Unfortunately, like most good questions, this one doesn't admit of an easy answer. Many would say that the choices are full-time residents, part-time residents, and visitors, but that may be painting with too broad a brush. Still, it's a place to start.
Current figures indicate that about 60% of IV/CB owners and renters would be called part-time residents. That means that, if we go by a simple majority rule, IVGID should be interested first in serving that 60%. I must say that, as one of the 40% who live here 24/7/365 (366 in leap year), I don't find that very appealing. Part-timers need fewer services and generate less revenue for IVGID and local businesses than I do, so maybe it's the full-timers who come first.
Then there are visitors – they may not pay utility or rec fees, but they bring a lot of money into the local economy – skiers, golfers, beach-goers, renters of vacation properties, all pay for those usages and spend money in the stores as well, so we can't really ignore them and IVGID probably shouldn't adopt policies that would turn them to other areas to visit.
In the 15 years I've lived here there has been an ongoing debate about what business IVGID should be in. Many golfers are sure they should not be in the ski resort business, and many skiers don't see the point of their being in the golf business. People find the Rec Center fees too high, but they're generally lower than private clubs, and everybody feels that their favorite activity is subsidizing those they don't use.

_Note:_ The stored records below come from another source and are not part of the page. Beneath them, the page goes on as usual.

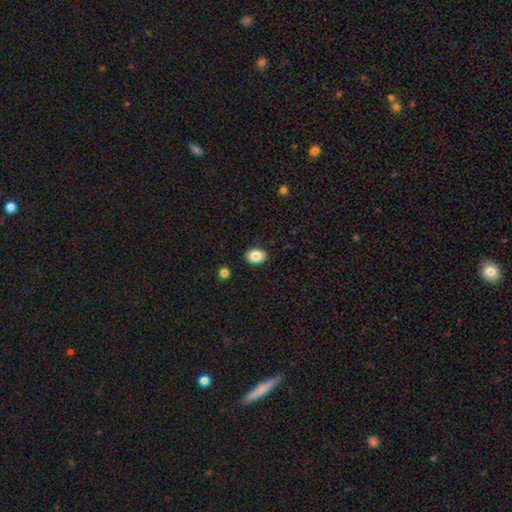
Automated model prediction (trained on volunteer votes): The model was most divided on "how rounded": in between: 71%, round: 28%, cigar-shaped: 1%. More confident: merging — none (88%); smooth or featured — smooth (87%).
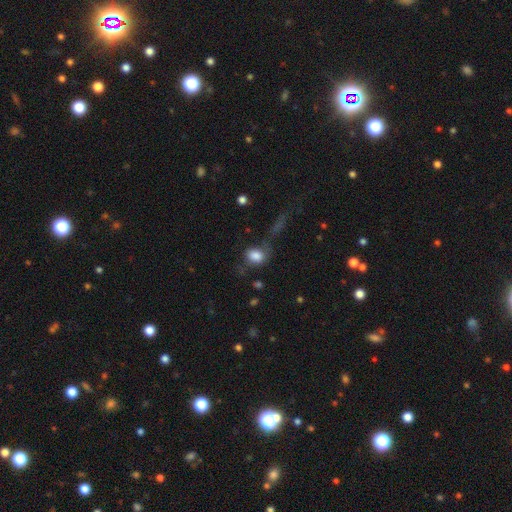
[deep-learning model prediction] The model was most divided on "merging": none: 40%, major disturbance: 29%, minor disturbance: 23%, merger: 9%. More confident: smooth or featured — smooth (78%); how rounded — in between (57%).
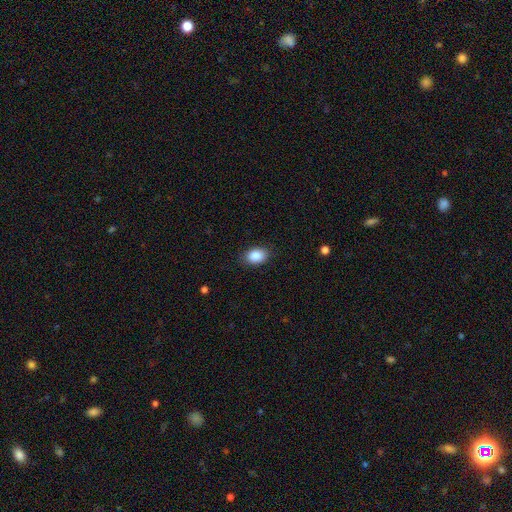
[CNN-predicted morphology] Smooth or featured?
  - smooth: 88% *
  - star or artifact: 8%
  - featured or disk: 4%
How rounded?
  - in between: 81% *
  - round: 18%
  - cigar-shaped: 1%
Merging?
  - none: 86% *
  - minor disturbance: 11%
  - major disturbance: 3%
  - merger: 1%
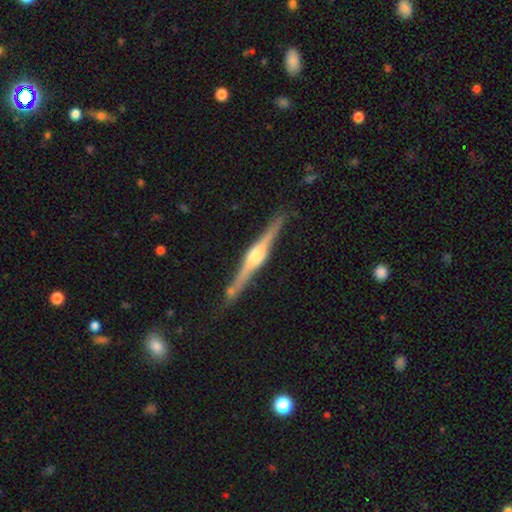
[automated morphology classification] The model was most divided on "smooth or featured": featured or disk: 83%, smooth: 12%, star or artifact: 5%. More confident: edge-on disk — yes (98%); edge-on bulge — rounded (88%); merging — none (85%).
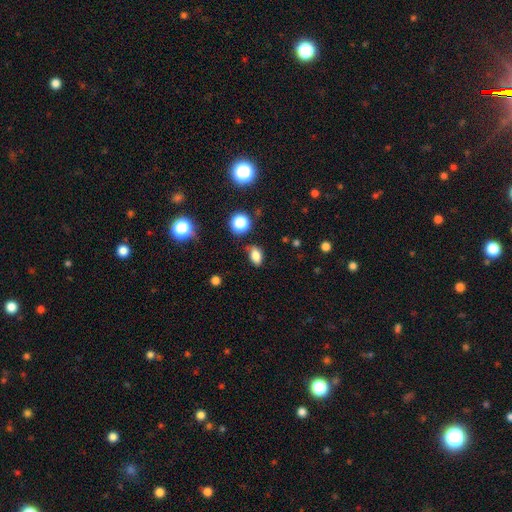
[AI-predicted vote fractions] A smooth galaxy with no disk features (80%) that is in between round and cigar-shaped (84%). Merging: none (76%).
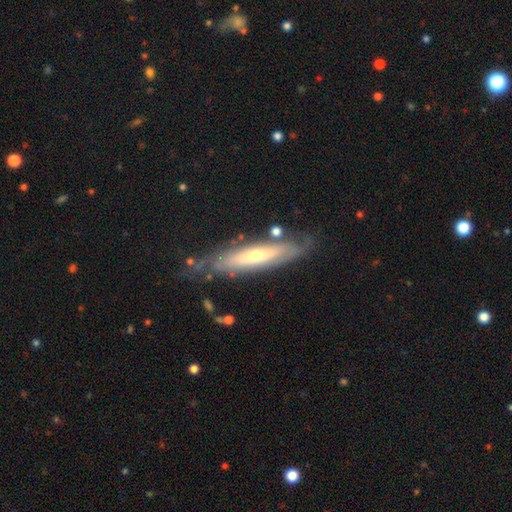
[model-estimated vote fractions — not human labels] Q: Smooth or featured?
A: featured or disk (62%); runner-up: smooth (32%)
Q: Edge-on disk?
A: yes (52%); runner-up: no (48%)
Q: Merging?
A: none (70%); runner-up: minor disturbance (19%)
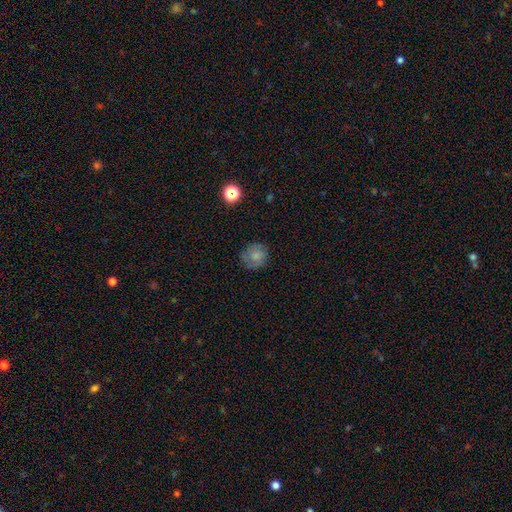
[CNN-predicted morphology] Smooth or featured? smooth (71%)
How rounded? round (86%)
Merging? none (77%)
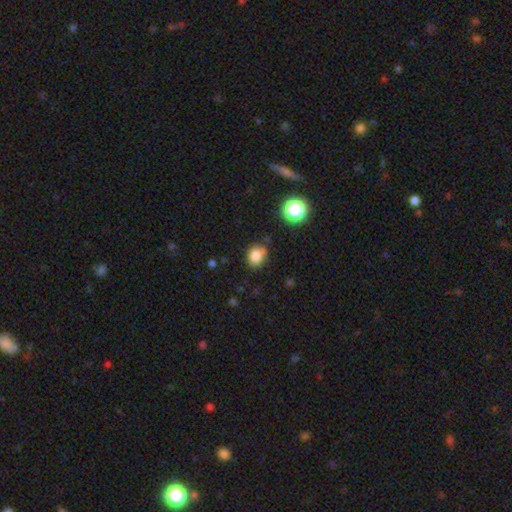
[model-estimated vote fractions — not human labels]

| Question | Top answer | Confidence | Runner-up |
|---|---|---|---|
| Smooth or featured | smooth | 81% | star or artifact (12%) |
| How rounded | round | 65% | in between (34%) |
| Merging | none | 69% | minor disturbance (19%) |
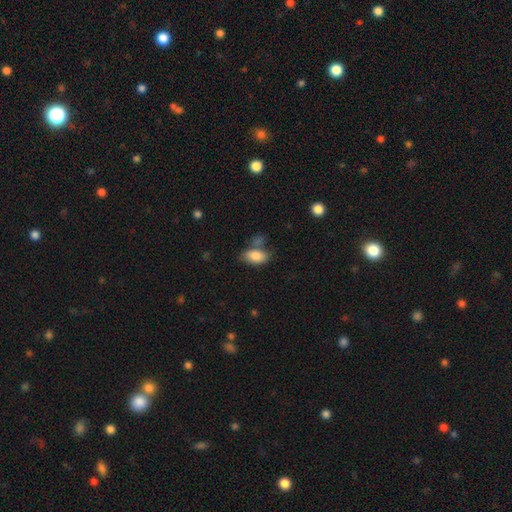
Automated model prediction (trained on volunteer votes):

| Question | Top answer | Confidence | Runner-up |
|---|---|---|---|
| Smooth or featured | smooth | 83% | featured or disk (9%) |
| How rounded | in between | 91% | round (5%) |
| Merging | none | 52% | minor disturbance (21%) |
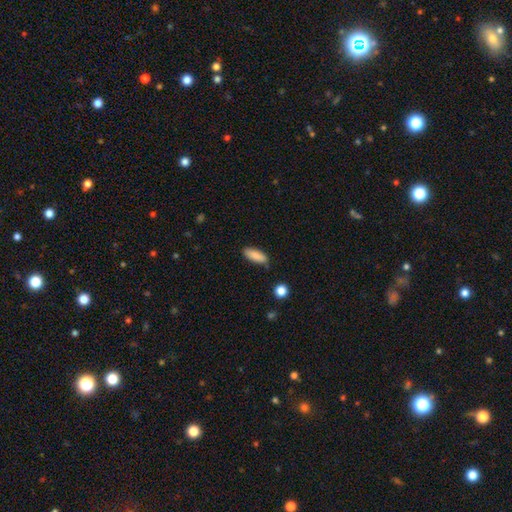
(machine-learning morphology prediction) This is clearly a smooth galaxy (88%). How rounded: likely in between (65%). Merging: clearly none (83%).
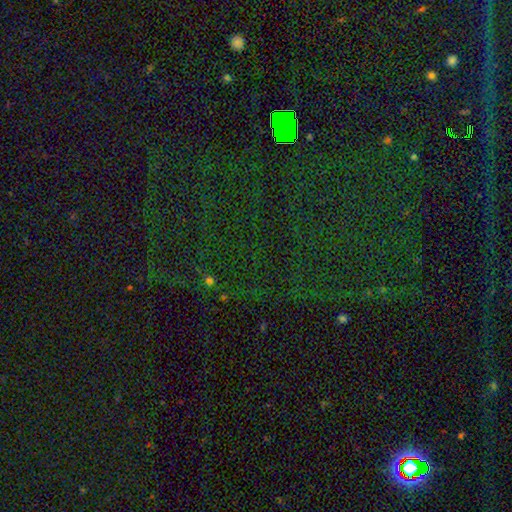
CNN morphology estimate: smooth_or_featured: star or artifact (p=0.82) [alt: smooth p=0.10]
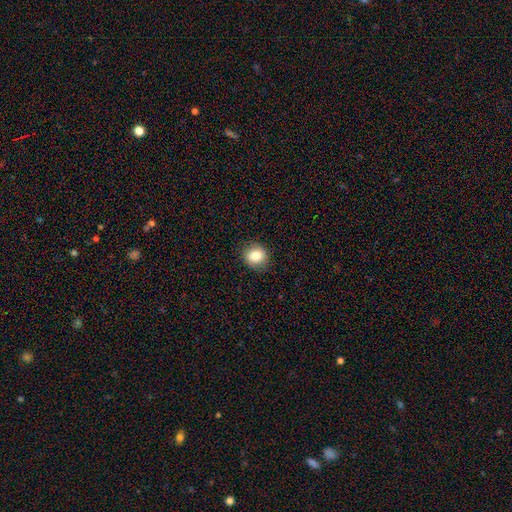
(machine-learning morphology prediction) Q: Smooth or featured?
A: smooth (82%); runner-up: star or artifact (10%)
Q: How rounded?
A: round (80%); runner-up: in between (19%)
Q: Merging?
A: none (89%); runner-up: minor disturbance (8%)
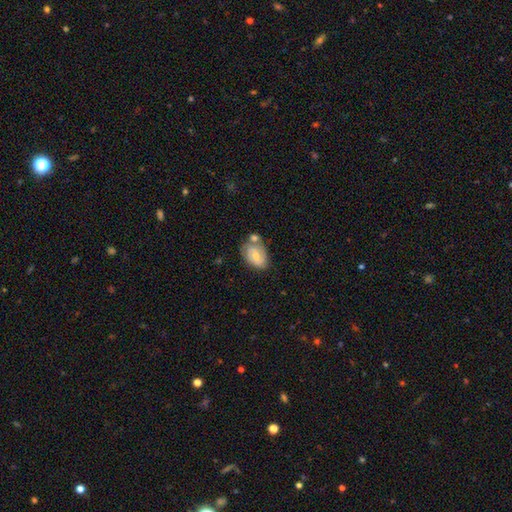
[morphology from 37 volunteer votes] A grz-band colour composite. It shows a smooth galaxy with no disk features (49%) that is in between round and cigar-shaped (72%). Merging: merger (43%).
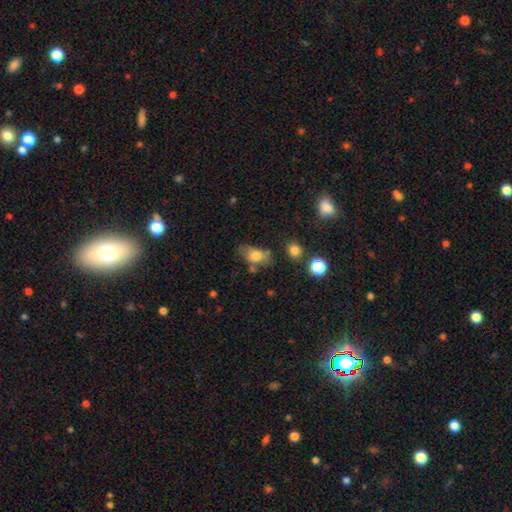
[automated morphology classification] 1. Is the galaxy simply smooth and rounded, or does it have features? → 75% smooth, 16% featured or disk, 9% star or artifact.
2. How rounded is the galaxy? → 83% in between, 13% round, 4% cigar-shaped.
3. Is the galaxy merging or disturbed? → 56% none, 25% minor disturbance, 10% major disturbance, 9% merger.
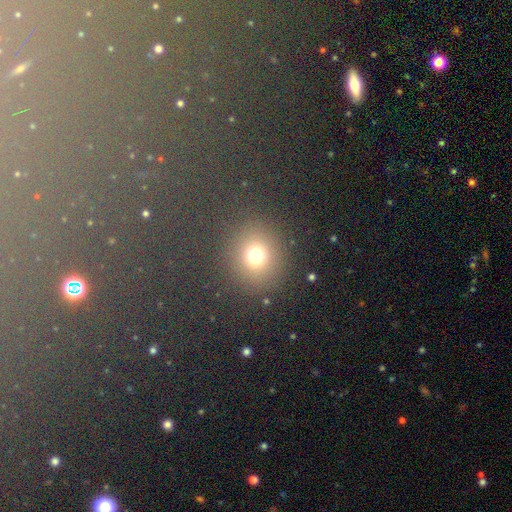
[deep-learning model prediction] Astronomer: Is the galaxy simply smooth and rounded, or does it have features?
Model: smooth — 72%.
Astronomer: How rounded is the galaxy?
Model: round — 86%.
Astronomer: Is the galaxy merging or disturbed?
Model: none — 81%.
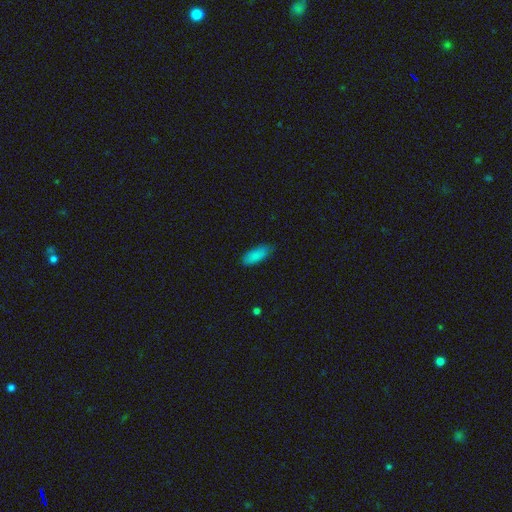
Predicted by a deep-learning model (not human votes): smooth 87%, star or artifact 7%, featured or disk 6%. Down the decision tree: how rounded — in between (75%); merging — none (77%).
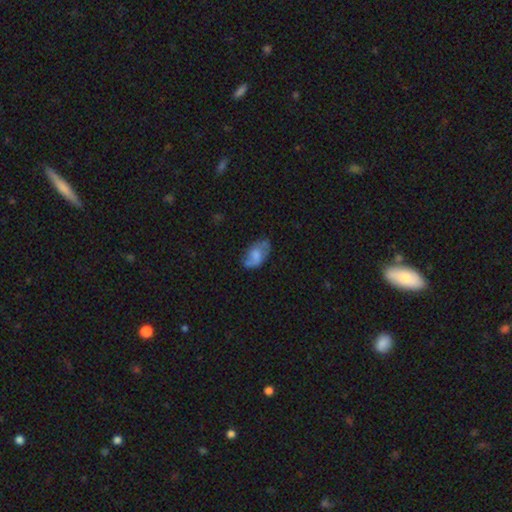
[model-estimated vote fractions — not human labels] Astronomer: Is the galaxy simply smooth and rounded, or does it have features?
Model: smooth — 50% (runner-up: featured or disk, 42%).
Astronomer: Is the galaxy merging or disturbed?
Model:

Nevada statutes define the responsibilities of a GID as water, sewer, waste, and recreation, and mostly it seems to be recreation that everyone has an argument with. In its role as a utility district, IVGID seems not to be generating much in the way of complaints. In recreation, the prevailing attitude seems to be that the answer to Mr. Horn's question depends on whose ox is being gored. I wonder if that's the best way to approach the question.
In my work with corporations, I see three approaches – companies that deal primarily in "stuff" – auto manufacturers, agribusinesses, oil companies – take the approach of simple accounting – keep costs as low as you can, keep prices as high as is consistent with moving product, and that's about it. The only "soft" consideration is quality – with differences in quality, sales will be a function of price and quality; in a commodities business it's just price, so cost control becomes essential – WalMart has shown that you can do very well with razor-thin margins if you keep costs as low as possible.
The third approach applies to service businesses. These companies have to be intelligent about price, cost, and quality, but depend on service to give them a competitive edge. Nordstrom was one of the pioneers of this approach, and Costco has shown that even in the low-margin, bare-bones approach of a "big box" store, customer service provides a significant advantage.
IVGID, of course, is not a business in the sense I've been discussing – they are a municipal government, albeit one limited by statute. Many of us feel IVGID could do a better job of serving the community if its scope were expanded and it took over many of the functions now under the County's aegis, but the voters rejected that idea in 2008, so we have what we have. Still, if IVGID were to be examined as a business, I submit it is closer to Costco or Les Schwab than to Walmart or Shell Oil or Ford Motor Company. By this I mean that while the quality of IVGID's "products" is important as is its revenues and expenditures, IVGID exists for the purpose of serving the community, diverse as it is in its opinion of what constitutes service.
So Bill Horn's question is exactly the right one and is one that does not lend itself to quick or facile answers. I also would suggest that it cannot be answered, by the new Board of Trustees or by any of us based on narrow self-interest (or the interest of groups we feel are important because they're the ones we belong to). Rather, I would hope that the 2011-2012 Board will take the matter up very seriously and from the perspective of the greatest good for the greatest number. Let's hope they will.